By Any Other Name
Chevy’s performance division has gone through a style change recently that you should start noticing in their ads and commercials later this year. The blue and yellow scheme is gone, as is the name “GM Performance Parts”. Instead, the performance parts division, where you can get everything from turnkey crate engines to full-on racing heads, will be referred to as Chevrolet Performance.
New Chevy Threads
Now you can upgrade your wardrobe with a T-shirt featuring two of Chevrolet’s most iconic muscle machines: the modern-day drag monster and its predecessor, the 427-powered ’69 COPO Camaro. The term COPO of course refers to the Central Office Production Order, which allowed buyers in the muscle car heyday to order specialized cars directly from the factory. Recently GM resurrected the drag race demon that is the COPO (possibly in response to both Ford and Mopar’s drag racing–themed rides), and we heard the first run sold like crazy. Rumor has it that the first models will be delivered to buyers in August, so we’re excited to see some classic drag race rivalry among the Big Three’s best as early as this year. In the meantime, you can show off your fandom with a cool shirt.
This 100 percent cotton T-shirt can be ordered from powermallstore.com or call 714.444.2426 to place an order.
Letter Of The Month
You asked how I got started into autocrossing. It all started when I picked up my brand-spanking-new ’71 Z28 Camaro from Jack Wall Chevrolet in Pasadena on April 27, 1971. I was so stoked; it was a very special day in my life. I had no idea at the time that I would have the car 40 years later. It was special ordered with the rally sport option, a custom interior, and a host of other options. It was built at the Van Nuys plant.
I was a big fan of the old Trans-Am series and Mark Donahue, so I’ve always wanted a Z28. I fell in love with Chevys when my dad bought a ’57 Chevy 210 four-door hardtop with a 283ci and a Powerglide trans; I’ve been a Chevy lover ever since.
I joined Guldstrand Racing Association in 1977 and started autocrossing soon after. I have tuned and tested my car with every suspension combination imaginable to see what works the best. In my garage I have five rear bars, four front bars, three sets of front springs, custom rear leaf of my own design, ’79 spindles, Wilwood aluminum calipers, and aluminum brake drums with ceramic shoes. Engine mods were kept to a minimum due to the SCCA autocross rules allowed at that time. The car was very competitive in the late ’80s and was covered in Car Craft magazine in 1988. I competed in the Nationals in 1989 at Salina, Kansas. I was disappointed in my performance, but it was a blast to compete against the best of the best Camaros at the time.

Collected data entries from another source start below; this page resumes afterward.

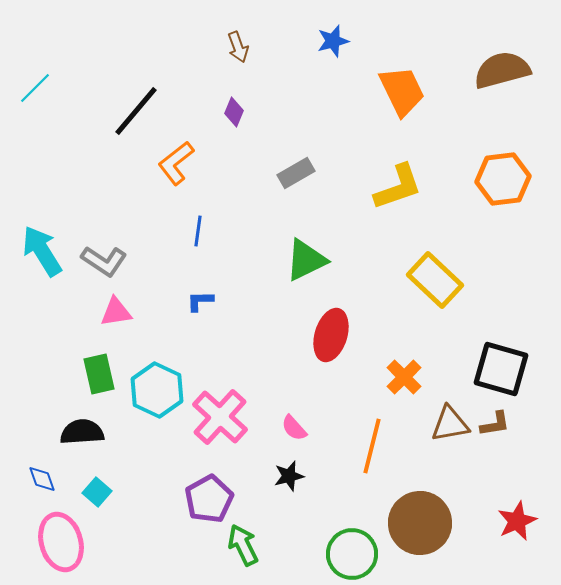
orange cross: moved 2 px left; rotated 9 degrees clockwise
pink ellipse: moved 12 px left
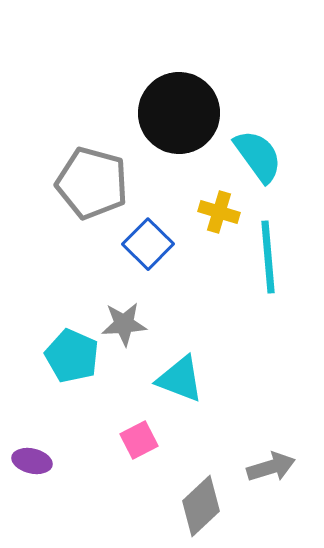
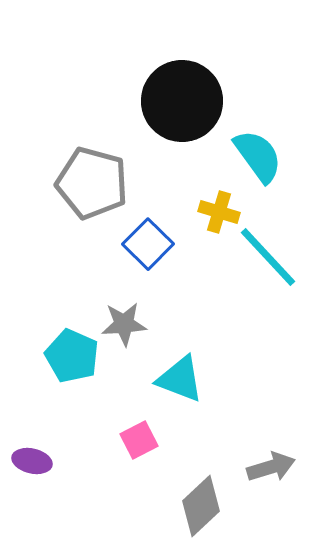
black circle: moved 3 px right, 12 px up
cyan line: rotated 38 degrees counterclockwise
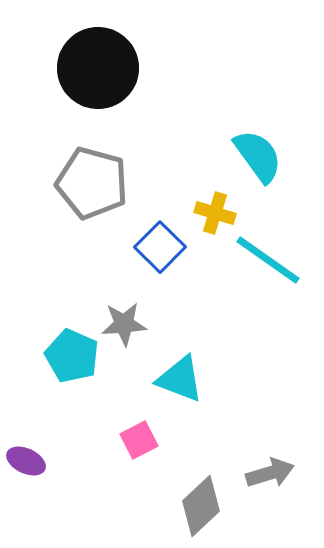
black circle: moved 84 px left, 33 px up
yellow cross: moved 4 px left, 1 px down
blue square: moved 12 px right, 3 px down
cyan line: moved 3 px down; rotated 12 degrees counterclockwise
purple ellipse: moved 6 px left; rotated 12 degrees clockwise
gray arrow: moved 1 px left, 6 px down
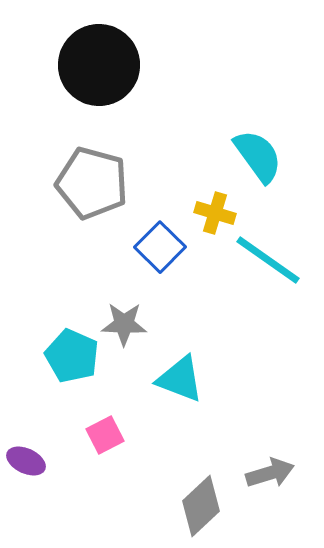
black circle: moved 1 px right, 3 px up
gray star: rotated 6 degrees clockwise
pink square: moved 34 px left, 5 px up
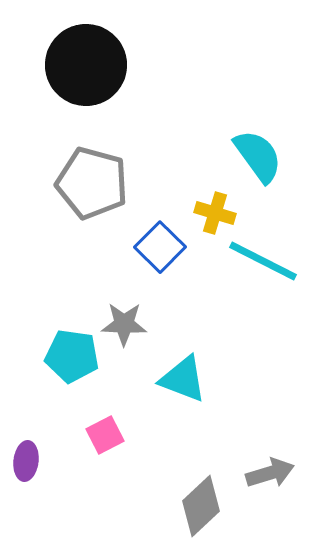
black circle: moved 13 px left
cyan line: moved 5 px left, 1 px down; rotated 8 degrees counterclockwise
cyan pentagon: rotated 16 degrees counterclockwise
cyan triangle: moved 3 px right
purple ellipse: rotated 72 degrees clockwise
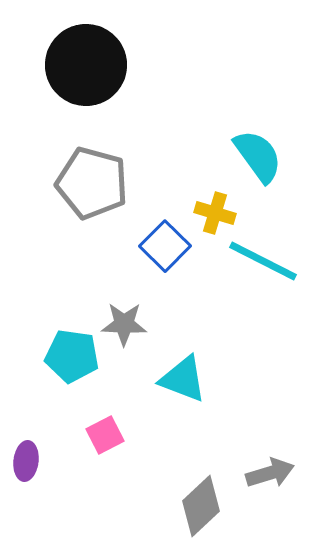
blue square: moved 5 px right, 1 px up
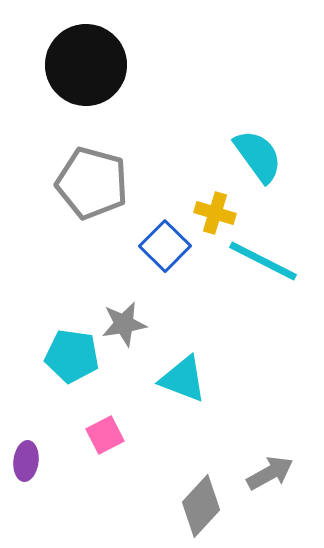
gray star: rotated 12 degrees counterclockwise
gray arrow: rotated 12 degrees counterclockwise
gray diamond: rotated 4 degrees counterclockwise
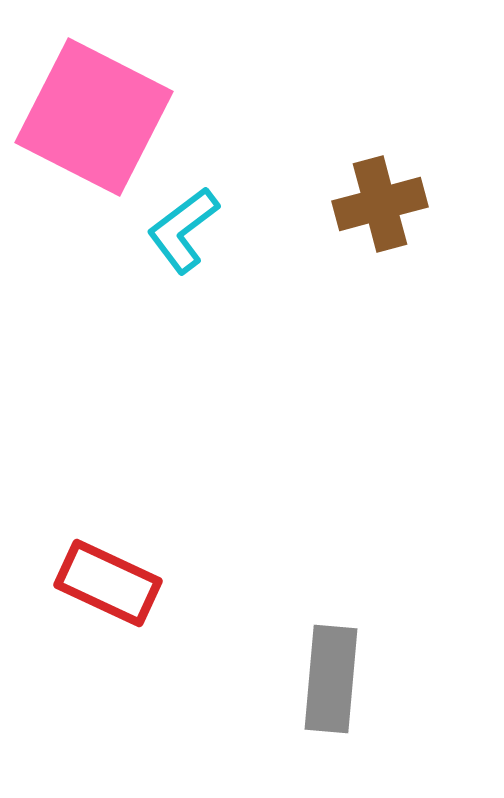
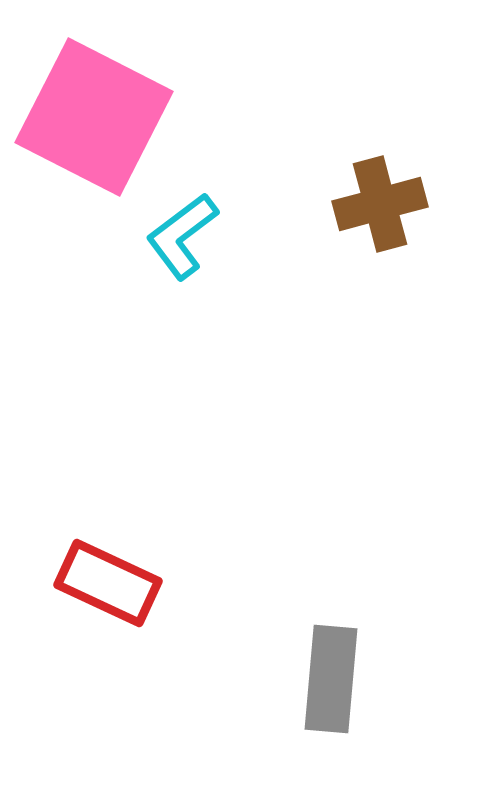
cyan L-shape: moved 1 px left, 6 px down
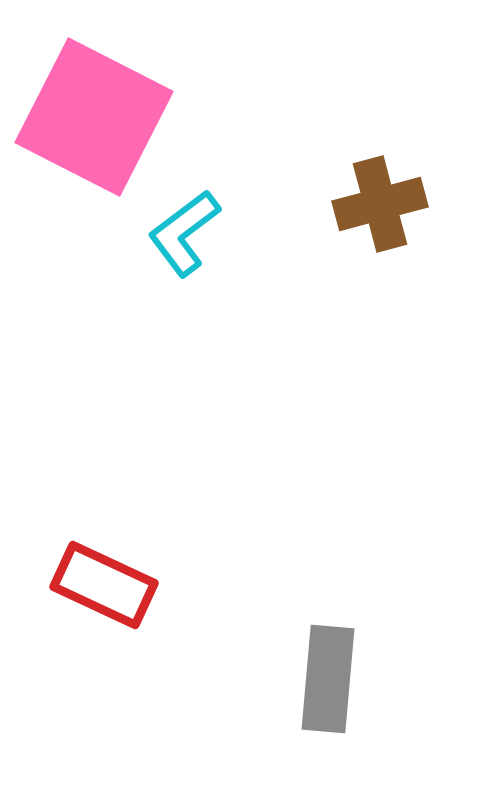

I retired from autocrossing in 1992 while raising my sons; you can’t do both. My car was mothballed for 12 years during that time. I never had any intentions of selling it since it has always been my first love and will always be. Oops, that’s not including my wife. In 2004 my son was now in high school and he wanted to know what was in our garage under a dusty old car cover, which was covered with empty boxes. You should have seen the look in his eyes when we took the car cover off. He could not wait to drive it and show it off.
In 2004, fourth-gen Camaros were dominating SCCA autocross, and I knew my car could no longer be competitive in its current prep level. The fourth-gens were way too fast for even a semi-street–prepared second-gen. That’s when I decided to leave the SCCA rules and build myself the best ’71 autocross Camaro that I could, bar none. Having years of experience with my ’71 (even rebuilt the motor twice), my son and I embarked on building a super autocross car on a budget.